Dopo averla vista in calzamaglia e dentiera sporgente, non è il primo a cui si pensa per un tenente di polizia in giacca e cravatta.
«Infatti ero molto nervoso, ma a noi attori il nervosismo fa un effetto eccitante».
Lei, Denzel e Jared nella stessa stanza, fuochi d’artificio.
«In effetti c’era elettricità sul set, circolavano anche molte emozioni che ognuno cercava di reprimere a modo suo, cosa che crea un’atmosfera perfetta per raccontare una storia».
Una leggenda come Denzel Washington che tipo di pensieri scatena?
«Ho fatto del mio meglio per bere tutta la conoscenza che ha, e nei momenti appropriati gli chiedevo tutto. Da una parte avevo lui, la vecchia scuola, dall’altra Jared, che è imprevedibile: una bella corrente, appunto».
L’ha diretta anche Paul Thomas Anderson in The Master. Che cosa ha imparato da lui?
«Quando lavori con un genio segui lui, non il tuo istinto».
Il momento virtuale in cui siamo immersi le piace?
«Tutto è a portata di tastiera, e questo non è un male. Ma ormai ci parliamo attraverso monitor, telefonini, icone ed emoji, rimpiango i vecchi tempi».

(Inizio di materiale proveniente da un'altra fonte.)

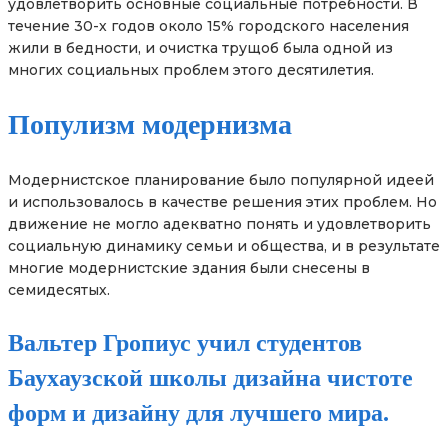
удовлетворить основные социальные потребности. В
течение 30-х годов около 15% городского населения
жили в бедности, и очистка трущоб была одной из
многих социальных проблем этого десятилетия.
Популизм модернизма
Модернистское планирование было популярной идеей
и использовалось в качестве решения этих проблем. Но
движение не могло адекватно понять и удовлетворить
социальную динамику семьи и общества, и в результате
многие модернистские здания были снесены в
семидесятых.
Вальтер Гропиус учил студентов
Баухаузской школы дизайна чистоте
форм и дизайну для лучшего мира.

Lei che emoticon usa più di frequente?
«Non ne uso, sono un tipo vintage in questo senso».
Qual è la cosa che le riesce difficile, nella vita?
«Quando sono su un set ascolto ogni parola, percepisco ogni minimo dettaglio di un corpo, ogni sfumatura psicologica di un racconto. Sono cose che mi riescono difficilissime, nella vita vera».
Come è riuscito a credere di poter diventare Freddie Mercury?
«Non l’ho mai reputato possibile, finché ho scoperto le origini straniere, il suo vero nome era Farrokh Bulsara, un messaggio che ho preso come personale da subito».
Come passava il tempo, da ragazzo?
«Stavo molto da solo, inventavo personaggi e voci in camera mia. A un certo punto mi è stato chiaro: sarei diventato matto, oppure avrei trovato qualcosa in cui incanalare la mia energia».